I know I've read the most recent passage before, but I had completely forgotten about it. I find it quite interesting that he refers to keeping Satan from gaining advantage over us by forgiving. And how true that is! I was prompted to find these passages and write about this passage because of my experiences this summer and throughout my life.

What is it about forgiveness that causes Jesus to use such strong words about it and for Paul to speak of it as if it can prevent Satan from gaining advantage over us? And why can it be so hard to forgive?

For me, forgiveness demands that I love the other person, and many times that's the last thing I want to do. My sister cuts me with her words in that way only she knows, perhaps my friend was a jerk to me, or some of my other friends left me out of the evening plans. Maybe a coworker speaks badly about me all the time, making work miserable, or even gets me fired, or my wife cheats on me, or a drunk driver kills my parents, or a business partner runs off with all the money. . . My reaction (I realize others react differently) is to let a cold indifference creep in (or so it seems), saying to me, "Whatever. . . it doesn't matter. . . You know, you don't really need them. This doesn't really need to bother you. There are better people out there. Just cut your losses and move on. Forget about it, forget about them."

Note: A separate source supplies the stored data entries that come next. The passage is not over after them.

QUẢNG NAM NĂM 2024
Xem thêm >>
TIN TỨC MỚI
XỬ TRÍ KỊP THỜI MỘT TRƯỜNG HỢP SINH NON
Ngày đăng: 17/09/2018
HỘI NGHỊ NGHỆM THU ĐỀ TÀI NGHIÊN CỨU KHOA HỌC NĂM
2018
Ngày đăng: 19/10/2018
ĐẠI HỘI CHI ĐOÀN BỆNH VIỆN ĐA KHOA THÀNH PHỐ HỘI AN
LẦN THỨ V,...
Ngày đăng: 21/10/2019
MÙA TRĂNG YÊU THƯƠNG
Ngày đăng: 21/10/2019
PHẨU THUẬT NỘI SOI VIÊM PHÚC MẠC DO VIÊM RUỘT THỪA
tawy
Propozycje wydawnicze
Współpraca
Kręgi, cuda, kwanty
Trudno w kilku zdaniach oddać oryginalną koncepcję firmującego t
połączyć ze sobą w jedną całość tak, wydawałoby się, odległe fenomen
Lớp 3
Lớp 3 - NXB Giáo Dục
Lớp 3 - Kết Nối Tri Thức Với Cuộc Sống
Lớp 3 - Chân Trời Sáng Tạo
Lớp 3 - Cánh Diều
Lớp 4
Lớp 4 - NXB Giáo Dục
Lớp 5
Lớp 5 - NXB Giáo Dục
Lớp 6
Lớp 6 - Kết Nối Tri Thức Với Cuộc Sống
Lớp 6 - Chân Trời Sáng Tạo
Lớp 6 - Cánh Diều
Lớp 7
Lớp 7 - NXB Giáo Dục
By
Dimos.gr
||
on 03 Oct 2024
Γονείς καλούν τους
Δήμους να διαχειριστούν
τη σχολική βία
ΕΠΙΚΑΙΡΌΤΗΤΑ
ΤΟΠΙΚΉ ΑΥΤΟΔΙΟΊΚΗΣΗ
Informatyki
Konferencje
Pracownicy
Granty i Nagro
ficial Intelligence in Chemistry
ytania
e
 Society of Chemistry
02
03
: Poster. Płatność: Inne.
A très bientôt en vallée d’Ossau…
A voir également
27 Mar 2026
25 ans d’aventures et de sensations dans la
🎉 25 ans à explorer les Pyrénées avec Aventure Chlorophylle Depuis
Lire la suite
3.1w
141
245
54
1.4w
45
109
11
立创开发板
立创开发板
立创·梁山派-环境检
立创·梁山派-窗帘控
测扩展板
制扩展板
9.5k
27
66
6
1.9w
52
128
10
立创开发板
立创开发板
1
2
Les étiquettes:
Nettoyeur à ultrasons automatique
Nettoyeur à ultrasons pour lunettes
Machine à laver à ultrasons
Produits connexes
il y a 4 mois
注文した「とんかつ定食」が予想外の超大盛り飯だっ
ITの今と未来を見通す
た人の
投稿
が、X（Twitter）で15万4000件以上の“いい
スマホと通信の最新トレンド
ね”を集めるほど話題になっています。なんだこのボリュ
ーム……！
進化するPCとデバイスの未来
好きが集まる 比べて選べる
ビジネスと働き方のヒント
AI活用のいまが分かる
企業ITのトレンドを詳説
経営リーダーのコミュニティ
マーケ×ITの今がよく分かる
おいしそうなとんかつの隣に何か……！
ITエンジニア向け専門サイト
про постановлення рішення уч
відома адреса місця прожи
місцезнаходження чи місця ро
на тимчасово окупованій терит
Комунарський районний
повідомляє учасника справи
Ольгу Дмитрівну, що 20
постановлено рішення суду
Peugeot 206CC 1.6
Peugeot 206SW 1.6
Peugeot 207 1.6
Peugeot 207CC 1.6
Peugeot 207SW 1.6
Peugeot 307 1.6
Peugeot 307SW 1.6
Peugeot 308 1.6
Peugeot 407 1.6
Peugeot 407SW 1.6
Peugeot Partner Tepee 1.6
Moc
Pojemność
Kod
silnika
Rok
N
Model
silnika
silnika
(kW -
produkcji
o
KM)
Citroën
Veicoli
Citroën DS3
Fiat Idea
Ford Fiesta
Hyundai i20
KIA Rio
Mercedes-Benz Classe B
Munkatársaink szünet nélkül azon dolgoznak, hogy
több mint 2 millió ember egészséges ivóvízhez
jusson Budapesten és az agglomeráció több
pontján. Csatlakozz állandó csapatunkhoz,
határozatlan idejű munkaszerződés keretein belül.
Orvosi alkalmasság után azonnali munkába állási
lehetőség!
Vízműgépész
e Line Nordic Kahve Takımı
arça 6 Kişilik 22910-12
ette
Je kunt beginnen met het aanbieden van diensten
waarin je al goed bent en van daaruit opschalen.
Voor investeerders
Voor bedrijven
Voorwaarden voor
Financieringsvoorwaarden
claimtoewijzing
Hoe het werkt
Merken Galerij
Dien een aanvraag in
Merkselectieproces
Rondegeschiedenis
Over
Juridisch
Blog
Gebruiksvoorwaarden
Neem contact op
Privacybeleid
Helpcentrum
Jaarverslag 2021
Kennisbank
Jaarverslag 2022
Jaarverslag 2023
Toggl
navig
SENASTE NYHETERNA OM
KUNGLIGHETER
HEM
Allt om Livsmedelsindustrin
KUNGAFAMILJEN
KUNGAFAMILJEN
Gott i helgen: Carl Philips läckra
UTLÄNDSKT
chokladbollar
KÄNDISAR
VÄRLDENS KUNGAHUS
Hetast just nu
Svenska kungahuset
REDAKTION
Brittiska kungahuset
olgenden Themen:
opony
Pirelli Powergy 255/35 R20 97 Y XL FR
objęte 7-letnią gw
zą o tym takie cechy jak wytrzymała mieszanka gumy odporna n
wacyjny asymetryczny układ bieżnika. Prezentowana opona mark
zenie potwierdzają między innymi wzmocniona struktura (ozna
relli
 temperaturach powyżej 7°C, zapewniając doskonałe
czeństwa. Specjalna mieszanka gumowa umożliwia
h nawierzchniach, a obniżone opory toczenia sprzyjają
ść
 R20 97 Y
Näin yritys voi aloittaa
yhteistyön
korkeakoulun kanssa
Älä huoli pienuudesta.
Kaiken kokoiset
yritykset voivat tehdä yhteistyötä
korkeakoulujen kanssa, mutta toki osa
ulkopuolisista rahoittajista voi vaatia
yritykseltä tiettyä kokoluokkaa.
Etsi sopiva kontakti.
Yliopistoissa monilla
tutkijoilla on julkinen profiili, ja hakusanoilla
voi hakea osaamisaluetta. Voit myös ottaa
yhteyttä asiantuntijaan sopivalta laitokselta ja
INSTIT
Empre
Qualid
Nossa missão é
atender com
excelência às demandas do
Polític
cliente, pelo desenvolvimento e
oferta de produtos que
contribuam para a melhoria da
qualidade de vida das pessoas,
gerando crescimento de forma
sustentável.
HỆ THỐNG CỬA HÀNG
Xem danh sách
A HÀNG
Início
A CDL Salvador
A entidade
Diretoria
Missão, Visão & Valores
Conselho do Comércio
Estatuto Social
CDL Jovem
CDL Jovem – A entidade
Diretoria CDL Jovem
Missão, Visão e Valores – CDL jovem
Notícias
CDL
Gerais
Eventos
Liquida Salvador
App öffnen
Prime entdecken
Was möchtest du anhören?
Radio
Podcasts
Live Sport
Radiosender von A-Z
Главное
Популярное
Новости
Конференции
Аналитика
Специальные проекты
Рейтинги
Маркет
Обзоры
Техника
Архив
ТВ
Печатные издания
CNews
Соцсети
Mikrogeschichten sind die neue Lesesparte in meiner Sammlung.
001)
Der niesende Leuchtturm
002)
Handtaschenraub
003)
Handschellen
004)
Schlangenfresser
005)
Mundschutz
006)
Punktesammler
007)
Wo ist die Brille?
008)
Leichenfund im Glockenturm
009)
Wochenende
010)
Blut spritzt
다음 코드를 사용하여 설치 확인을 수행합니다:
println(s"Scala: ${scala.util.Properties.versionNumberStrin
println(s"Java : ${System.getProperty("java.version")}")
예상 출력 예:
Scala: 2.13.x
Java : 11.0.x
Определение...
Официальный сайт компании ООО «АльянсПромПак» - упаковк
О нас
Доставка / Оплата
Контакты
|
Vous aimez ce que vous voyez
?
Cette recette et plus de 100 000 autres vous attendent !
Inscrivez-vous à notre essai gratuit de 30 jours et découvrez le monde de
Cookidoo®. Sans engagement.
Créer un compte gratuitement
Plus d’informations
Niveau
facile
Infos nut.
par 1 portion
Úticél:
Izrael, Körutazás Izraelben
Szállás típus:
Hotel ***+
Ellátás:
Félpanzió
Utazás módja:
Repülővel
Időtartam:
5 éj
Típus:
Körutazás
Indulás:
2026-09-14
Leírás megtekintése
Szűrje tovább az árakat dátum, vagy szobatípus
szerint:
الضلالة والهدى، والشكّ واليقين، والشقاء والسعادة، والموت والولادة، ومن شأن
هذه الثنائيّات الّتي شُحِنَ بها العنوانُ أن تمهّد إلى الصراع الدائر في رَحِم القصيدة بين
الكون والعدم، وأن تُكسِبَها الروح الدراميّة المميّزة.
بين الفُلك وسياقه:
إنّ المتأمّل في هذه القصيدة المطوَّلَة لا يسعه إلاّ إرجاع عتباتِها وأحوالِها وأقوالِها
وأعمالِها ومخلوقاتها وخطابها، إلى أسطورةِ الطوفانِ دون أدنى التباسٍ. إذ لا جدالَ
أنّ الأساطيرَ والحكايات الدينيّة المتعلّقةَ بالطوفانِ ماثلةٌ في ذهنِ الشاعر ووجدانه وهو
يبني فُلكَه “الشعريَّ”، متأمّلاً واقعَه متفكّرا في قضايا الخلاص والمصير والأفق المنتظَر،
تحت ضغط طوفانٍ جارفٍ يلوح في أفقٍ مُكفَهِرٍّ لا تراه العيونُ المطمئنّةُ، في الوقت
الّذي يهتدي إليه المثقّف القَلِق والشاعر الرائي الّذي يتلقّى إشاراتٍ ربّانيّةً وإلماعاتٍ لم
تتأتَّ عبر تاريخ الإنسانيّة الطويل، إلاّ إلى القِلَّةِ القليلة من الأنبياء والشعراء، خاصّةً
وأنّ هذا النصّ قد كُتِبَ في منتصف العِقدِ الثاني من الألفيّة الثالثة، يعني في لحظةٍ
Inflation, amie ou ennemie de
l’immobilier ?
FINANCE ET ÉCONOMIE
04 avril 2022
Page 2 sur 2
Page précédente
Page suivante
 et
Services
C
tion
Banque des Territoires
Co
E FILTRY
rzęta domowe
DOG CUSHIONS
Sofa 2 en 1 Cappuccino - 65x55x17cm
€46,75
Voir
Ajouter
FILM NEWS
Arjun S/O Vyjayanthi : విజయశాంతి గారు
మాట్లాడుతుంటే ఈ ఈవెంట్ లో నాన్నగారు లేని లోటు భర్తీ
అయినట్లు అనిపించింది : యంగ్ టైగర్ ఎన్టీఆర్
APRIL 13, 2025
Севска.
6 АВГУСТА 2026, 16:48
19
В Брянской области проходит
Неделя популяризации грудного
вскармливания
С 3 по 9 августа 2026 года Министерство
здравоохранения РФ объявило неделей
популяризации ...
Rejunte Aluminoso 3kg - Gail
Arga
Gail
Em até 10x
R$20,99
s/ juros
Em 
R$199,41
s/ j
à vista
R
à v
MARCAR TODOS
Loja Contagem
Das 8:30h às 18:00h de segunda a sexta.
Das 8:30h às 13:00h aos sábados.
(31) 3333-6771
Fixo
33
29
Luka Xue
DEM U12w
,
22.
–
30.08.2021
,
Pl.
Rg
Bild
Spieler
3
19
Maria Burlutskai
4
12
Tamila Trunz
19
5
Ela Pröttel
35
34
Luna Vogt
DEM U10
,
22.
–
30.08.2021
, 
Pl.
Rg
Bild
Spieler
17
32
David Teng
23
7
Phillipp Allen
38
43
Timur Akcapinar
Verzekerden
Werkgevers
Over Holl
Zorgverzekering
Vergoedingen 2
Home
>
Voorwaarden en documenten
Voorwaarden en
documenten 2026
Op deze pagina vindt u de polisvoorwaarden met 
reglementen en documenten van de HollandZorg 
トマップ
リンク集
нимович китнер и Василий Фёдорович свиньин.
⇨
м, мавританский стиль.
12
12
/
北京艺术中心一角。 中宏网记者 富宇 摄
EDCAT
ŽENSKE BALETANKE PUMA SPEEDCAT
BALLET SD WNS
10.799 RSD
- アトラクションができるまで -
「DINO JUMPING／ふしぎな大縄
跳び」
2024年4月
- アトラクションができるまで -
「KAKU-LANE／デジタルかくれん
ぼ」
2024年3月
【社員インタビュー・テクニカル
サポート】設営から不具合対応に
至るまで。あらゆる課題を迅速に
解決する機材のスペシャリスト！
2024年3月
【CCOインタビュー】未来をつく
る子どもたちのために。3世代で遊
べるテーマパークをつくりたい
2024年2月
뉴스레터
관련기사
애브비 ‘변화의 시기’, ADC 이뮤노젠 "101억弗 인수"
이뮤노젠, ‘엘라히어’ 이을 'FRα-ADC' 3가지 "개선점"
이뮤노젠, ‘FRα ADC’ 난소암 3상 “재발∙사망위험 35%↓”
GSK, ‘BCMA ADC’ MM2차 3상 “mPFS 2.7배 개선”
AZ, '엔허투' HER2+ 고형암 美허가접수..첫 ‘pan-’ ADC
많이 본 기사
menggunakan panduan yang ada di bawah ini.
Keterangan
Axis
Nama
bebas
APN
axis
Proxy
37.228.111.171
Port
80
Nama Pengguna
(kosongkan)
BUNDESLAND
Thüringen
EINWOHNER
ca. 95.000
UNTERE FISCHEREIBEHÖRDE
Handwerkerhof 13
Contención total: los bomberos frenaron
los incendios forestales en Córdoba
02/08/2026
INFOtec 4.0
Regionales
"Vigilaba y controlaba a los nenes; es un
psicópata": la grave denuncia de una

That may sound nice, but let me call it what it is: A bold faced lie from Hell.

Oh, I may wish that it doesn't matter, or that it doesn't bother me, but the fact is, it does matter. Underneath the facade of indifference is a heart in turmoil. We are made for love, to love and to be loved. And how could you love someone and not forgive them? Everytime we go against love, we are fighting against the very way we were created to be, especially we who have received the gift of the Holy Spirit, making us alive in Christ, partakers of the divine nature

And as do so, we deaden a part of our heart.

We say, "Oh heart, do not love!! For to love brings to much risk of pain, and humility!" and in the process, we turn our hearts away from God. Slowly, surely, we find ourselves like the man who refused to forgive a small debt though he had been forgiven such a large debt (Matt 18). So often we read that story and say, "Ahh, foolish servant! Can he not see the ridiculousness of what he is doing? How can he not understand what he is doing?" but we do not see that we very often are that servant.

I had conversations with several people this summer in which they told me that their relationship with God was a little rocky. After talking with them for a while, I discovered that deep below the surface — maybe even unknown to them before then — there was someone or some people that they were refusing to forgive. The suggestion that they pray for them was met with stiff resistance, and I think I know why. Both forgiving people and praying for them (on their behalf, not that God would send them to a deep, dark hold somewhere) require love. As soon as we begin to pray for someone, we bring the attitudes in our heart into sharp contrast with love. So, if we don't want to love someone, we aren't going to want to pray for them, or forgive them.

I would like to reflect on asking for forgiveness from others, but I will save that for another time.